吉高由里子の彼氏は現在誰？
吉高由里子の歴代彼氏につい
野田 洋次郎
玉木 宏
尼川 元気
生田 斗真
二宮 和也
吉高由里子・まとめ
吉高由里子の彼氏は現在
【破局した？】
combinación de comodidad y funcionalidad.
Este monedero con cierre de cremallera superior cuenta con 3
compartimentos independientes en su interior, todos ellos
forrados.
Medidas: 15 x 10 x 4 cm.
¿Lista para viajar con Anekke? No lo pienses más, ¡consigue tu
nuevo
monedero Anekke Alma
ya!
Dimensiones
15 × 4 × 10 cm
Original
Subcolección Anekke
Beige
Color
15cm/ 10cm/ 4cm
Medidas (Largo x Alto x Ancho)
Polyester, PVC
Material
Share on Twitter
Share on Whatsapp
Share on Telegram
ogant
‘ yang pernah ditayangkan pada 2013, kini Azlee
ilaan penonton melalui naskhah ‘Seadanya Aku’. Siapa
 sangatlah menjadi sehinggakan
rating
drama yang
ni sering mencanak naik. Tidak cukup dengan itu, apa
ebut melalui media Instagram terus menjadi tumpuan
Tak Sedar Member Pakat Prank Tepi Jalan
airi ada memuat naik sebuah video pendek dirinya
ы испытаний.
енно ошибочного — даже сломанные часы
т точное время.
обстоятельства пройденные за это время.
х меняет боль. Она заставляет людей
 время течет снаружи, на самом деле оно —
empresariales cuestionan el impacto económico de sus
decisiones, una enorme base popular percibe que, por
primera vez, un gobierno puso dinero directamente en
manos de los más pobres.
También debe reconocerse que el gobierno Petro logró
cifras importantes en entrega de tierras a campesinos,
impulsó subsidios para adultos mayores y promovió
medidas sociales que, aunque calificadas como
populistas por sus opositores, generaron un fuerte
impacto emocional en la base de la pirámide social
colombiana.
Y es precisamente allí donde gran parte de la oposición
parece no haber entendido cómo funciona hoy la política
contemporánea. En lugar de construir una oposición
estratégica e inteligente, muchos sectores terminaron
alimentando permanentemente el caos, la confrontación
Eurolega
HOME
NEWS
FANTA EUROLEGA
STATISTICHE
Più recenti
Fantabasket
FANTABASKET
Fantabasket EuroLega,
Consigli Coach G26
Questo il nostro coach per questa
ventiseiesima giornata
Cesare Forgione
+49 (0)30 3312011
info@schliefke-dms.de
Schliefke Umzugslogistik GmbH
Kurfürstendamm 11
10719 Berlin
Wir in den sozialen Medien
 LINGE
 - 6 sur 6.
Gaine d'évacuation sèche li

** TASK INSTRUCTIONS **
Return every line above exactly as it stands.

** SOLUTION **
吉高由里子の彼氏は現在誰？
吉高由里子の歴代彼氏につい
野田 洋次郎
玉木 宏
尼川 元気
生田 斗真
二宮 和也
吉高由里子・まとめ
吉高由里子の彼氏は現在
【破局した？】
combinación de comodidad y funcionalidad.
Este monedero con cierre de cremallera superior cuenta con 3
compartimentos independientes en su interior, todos ellos
forrados.
Medidas: 15 x 10 x 4 cm.
¿Lista para viajar con Anekke? No lo pienses más, ¡consigue tu
nuevo
monedero Anekke Alma
ya!
Dimensiones
15 × 4 × 10 cm
Original
Subcolección Anekke
Beige
Color
15cm/ 10cm/ 4cm
Medidas (Largo x Alto x Ancho)
Polyester, PVC
Material
Share on Twitter
Share on Whatsapp
Share on Telegram
ogant
‘ yang pernah ditayangkan pada 2013, kini Azlee
ilaan penonton melalui naskhah ‘Seadanya Aku’. Siapa
 sangatlah menjadi sehinggakan
rating
drama yang
ni sering mencanak naik. Tidak cukup dengan itu, apa
ebut melalui media Instagram terus menjadi tumpuan
Tak Sedar Member Pakat Prank Tepi Jalan
airi ada memuat naik sebuah video pendek dirinya
ы испытаний.
енно ошибочного — даже сломанные часы
т точное время.
обстоятельства пройденные за это время.
х меняет боль. Она заставляет людей
 время течет снаружи, на самом деле оно —
empresariales cuestionan el impacto económico de sus
decisiones, una enorme base popular percibe que, por
primera vez, un gobierno puso dinero directamente en
manos de los más pobres.
También debe reconocerse que el gobierno Petro logró
cifras importantes en entrega de tierras a campesinos,
impulsó subsidios para adultos mayores y promovió
medidas sociales que, aunque calificadas como
populistas por sus opositores, generaron un fuerte
impacto emocional en la base de la pirámide social
colombiana.
Y es precisamente allí donde gran parte de la oposición
parece no haber entendido cómo funciona hoy la política
contemporánea. En lugar de construir una oposición
estratégica e inteligente, muchos sectores terminaron
alimentando permanentemente el caos, la confrontación
Eurolega
HOME
NEWS
FANTA EUROLEGA
STATISTICHE
Più recenti
Fantabasket
FANTABASKET
Fantabasket EuroLega,
Consigli Coach G26
Questo il nostro coach per questa
ventiseiesima giornata
Cesare Forgione
+49 (0)30 3312011
info@schliefke-dms.de
Schliefke Umzugslogistik GmbH
Kurfürstendamm 11
10719 Berlin
Wir in den sozialen Medien
 LINGE
 - 6 sur 6.
Gaine d'évacuation sèche li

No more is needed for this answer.